***** Information provided
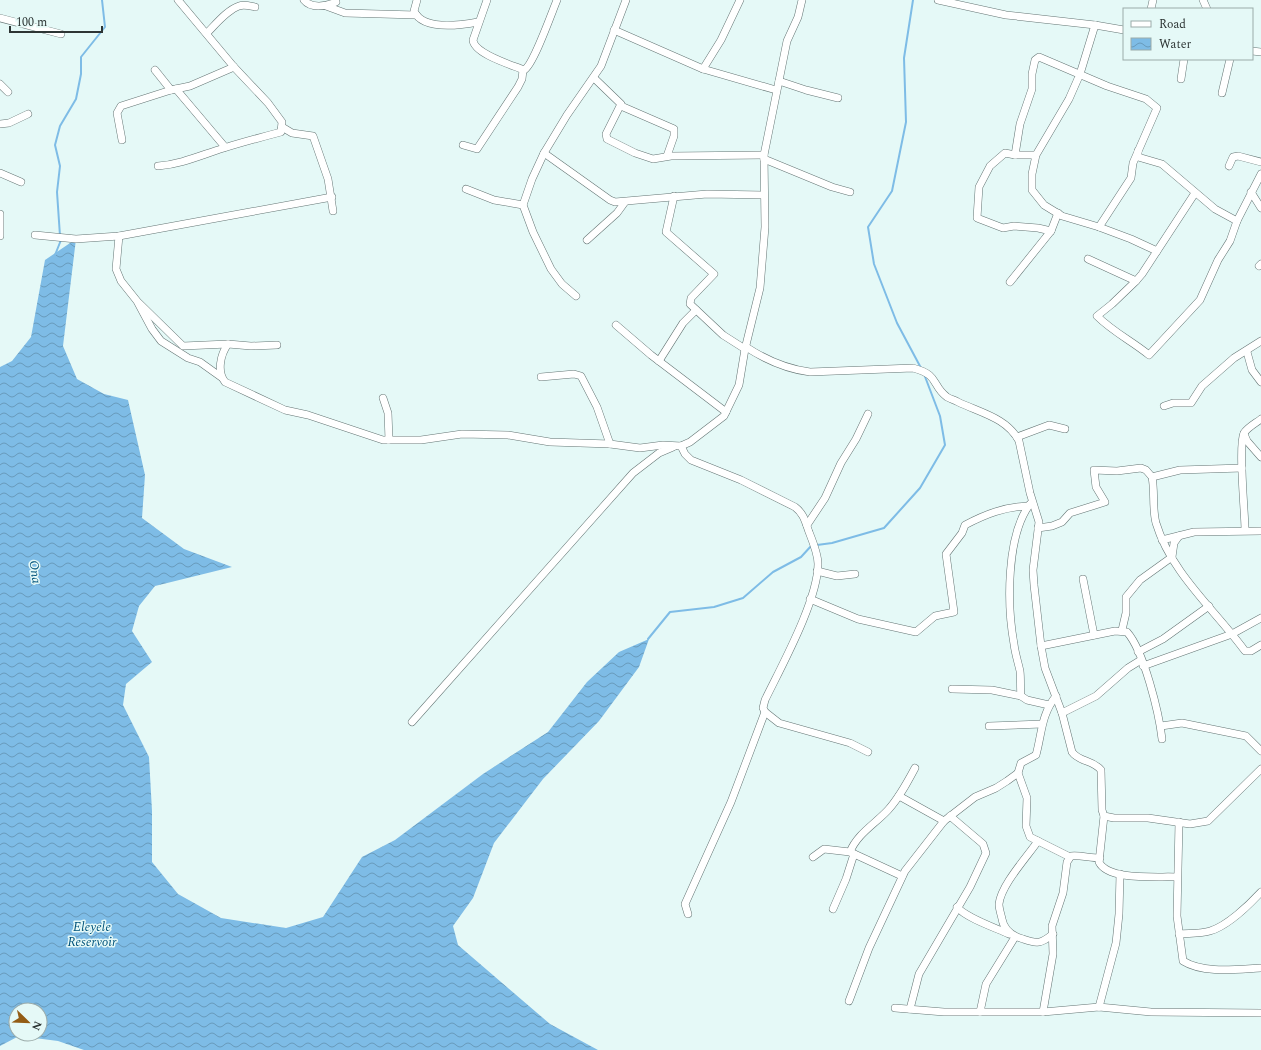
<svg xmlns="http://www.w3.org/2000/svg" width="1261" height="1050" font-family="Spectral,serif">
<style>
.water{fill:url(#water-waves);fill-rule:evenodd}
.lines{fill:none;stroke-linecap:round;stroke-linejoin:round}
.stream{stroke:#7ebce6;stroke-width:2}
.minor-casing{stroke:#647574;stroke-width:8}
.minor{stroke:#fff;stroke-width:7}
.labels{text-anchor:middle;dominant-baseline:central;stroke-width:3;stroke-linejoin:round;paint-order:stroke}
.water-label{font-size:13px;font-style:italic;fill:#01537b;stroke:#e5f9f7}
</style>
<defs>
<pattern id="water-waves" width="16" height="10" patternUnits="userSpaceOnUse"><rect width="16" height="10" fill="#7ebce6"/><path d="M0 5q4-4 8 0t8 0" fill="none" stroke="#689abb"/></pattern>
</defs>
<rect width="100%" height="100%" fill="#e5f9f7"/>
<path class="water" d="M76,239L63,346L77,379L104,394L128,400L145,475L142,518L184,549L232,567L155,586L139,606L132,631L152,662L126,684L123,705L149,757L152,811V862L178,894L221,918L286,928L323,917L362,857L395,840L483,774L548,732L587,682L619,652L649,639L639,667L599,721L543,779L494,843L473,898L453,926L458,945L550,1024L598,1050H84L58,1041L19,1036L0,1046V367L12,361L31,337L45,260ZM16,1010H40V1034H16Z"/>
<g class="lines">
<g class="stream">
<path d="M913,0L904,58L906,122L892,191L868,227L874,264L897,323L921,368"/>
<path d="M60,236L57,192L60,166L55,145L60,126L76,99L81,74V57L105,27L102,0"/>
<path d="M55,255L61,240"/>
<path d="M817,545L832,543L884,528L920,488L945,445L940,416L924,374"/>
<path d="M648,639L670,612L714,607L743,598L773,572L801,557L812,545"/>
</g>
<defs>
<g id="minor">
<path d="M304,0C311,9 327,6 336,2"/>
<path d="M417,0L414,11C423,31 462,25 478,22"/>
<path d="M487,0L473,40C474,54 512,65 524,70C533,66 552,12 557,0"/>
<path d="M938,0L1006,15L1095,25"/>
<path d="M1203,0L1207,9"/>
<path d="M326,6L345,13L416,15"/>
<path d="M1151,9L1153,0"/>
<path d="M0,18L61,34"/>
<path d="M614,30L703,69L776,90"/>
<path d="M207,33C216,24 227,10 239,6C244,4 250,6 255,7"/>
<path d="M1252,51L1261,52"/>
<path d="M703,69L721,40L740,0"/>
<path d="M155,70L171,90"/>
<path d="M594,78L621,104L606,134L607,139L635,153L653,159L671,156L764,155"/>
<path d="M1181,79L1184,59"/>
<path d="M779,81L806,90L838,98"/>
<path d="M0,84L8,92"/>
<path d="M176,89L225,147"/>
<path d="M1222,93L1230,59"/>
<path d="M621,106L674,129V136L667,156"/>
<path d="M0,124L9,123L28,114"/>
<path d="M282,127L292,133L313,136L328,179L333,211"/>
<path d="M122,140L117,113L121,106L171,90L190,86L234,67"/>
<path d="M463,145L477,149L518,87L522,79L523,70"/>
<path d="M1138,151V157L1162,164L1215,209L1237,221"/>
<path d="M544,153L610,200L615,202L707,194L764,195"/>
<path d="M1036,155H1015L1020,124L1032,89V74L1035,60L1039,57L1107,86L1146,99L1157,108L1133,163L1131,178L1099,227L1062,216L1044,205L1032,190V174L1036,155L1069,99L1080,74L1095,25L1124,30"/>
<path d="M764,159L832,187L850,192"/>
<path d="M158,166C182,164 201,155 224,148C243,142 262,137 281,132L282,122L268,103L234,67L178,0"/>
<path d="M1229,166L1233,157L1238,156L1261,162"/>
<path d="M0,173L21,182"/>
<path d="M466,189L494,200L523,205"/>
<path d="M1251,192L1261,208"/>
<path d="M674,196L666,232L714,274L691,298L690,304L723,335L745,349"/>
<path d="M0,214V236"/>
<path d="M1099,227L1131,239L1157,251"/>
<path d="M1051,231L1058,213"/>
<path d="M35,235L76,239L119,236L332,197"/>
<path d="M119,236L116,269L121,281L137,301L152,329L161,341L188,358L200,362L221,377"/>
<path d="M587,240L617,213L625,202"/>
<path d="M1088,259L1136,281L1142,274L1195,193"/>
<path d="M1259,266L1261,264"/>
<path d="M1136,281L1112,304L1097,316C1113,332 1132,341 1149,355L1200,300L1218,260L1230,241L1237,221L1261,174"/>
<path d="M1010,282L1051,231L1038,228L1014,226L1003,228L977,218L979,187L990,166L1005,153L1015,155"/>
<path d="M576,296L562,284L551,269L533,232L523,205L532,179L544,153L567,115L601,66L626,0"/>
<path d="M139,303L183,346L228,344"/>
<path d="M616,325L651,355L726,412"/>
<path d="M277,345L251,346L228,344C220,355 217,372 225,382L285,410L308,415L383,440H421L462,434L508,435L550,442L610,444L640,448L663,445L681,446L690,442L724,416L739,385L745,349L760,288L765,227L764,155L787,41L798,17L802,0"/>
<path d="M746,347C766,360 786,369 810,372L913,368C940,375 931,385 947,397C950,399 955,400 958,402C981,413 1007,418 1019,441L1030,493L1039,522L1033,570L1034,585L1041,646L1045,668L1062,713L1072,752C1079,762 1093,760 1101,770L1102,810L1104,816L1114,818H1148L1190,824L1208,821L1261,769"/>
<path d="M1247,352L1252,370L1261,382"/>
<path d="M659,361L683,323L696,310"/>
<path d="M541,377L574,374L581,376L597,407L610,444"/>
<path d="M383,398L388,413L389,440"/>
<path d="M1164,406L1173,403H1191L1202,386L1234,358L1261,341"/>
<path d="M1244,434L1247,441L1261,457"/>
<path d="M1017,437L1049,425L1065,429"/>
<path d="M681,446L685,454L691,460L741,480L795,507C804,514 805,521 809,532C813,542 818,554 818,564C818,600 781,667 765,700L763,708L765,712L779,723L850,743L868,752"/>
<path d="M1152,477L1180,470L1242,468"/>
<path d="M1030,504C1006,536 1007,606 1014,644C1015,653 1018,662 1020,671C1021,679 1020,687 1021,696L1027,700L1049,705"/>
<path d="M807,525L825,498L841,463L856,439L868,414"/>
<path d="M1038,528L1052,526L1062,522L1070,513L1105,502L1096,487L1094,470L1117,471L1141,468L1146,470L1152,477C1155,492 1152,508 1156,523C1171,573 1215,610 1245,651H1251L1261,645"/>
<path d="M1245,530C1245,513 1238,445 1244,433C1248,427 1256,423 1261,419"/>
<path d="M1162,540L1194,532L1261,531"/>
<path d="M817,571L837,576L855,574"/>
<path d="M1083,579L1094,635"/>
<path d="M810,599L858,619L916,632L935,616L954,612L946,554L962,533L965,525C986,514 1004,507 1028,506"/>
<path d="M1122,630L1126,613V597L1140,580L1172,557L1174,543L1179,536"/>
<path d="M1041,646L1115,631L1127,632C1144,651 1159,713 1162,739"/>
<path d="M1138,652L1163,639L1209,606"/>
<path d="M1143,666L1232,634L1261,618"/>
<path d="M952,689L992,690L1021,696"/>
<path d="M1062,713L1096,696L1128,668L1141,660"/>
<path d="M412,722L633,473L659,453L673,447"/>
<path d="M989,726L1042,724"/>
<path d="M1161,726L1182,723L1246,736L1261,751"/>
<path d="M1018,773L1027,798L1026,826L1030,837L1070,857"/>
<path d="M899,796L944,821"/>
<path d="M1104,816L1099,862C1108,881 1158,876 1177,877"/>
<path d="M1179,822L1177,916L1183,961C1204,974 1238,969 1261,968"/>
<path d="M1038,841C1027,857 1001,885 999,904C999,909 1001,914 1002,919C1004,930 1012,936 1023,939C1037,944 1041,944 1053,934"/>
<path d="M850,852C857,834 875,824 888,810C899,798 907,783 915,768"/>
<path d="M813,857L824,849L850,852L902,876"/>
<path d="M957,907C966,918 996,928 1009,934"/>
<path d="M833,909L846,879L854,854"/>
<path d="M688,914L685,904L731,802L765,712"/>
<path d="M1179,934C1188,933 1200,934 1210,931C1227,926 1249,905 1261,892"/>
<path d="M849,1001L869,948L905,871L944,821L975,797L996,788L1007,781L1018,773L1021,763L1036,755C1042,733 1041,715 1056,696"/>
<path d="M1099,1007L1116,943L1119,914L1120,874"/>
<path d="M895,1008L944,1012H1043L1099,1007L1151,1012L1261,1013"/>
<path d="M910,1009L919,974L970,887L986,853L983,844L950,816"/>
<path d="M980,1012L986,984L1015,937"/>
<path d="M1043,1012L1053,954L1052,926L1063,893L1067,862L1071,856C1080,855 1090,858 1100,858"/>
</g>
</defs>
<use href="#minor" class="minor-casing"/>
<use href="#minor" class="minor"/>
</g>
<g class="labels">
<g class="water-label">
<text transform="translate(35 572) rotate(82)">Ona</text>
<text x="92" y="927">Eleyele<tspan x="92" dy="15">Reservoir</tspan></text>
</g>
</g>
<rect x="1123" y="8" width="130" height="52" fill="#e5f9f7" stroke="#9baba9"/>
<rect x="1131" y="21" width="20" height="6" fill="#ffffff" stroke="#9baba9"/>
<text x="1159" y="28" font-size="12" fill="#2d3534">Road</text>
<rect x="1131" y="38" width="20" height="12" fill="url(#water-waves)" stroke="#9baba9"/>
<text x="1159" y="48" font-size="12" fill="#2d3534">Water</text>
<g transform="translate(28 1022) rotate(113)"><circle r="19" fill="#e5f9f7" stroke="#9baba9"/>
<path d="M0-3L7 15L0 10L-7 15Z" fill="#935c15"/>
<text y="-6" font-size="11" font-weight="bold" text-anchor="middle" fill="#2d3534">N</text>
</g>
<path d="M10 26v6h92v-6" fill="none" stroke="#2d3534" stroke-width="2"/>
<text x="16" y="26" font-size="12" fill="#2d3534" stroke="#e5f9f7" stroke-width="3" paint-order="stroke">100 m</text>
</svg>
**********
• [What needs to be done]:
Of the lines above, show those in which "linejoin" appears.

• [Answer to the exercise]:
.lines{fill:none;stroke-linecap:round;stroke-linejoin:round}
.labels{text-anchor:middle;dominant-baseline:central;stroke-width:3;stroke-linejoin:round;paint-order:stroke}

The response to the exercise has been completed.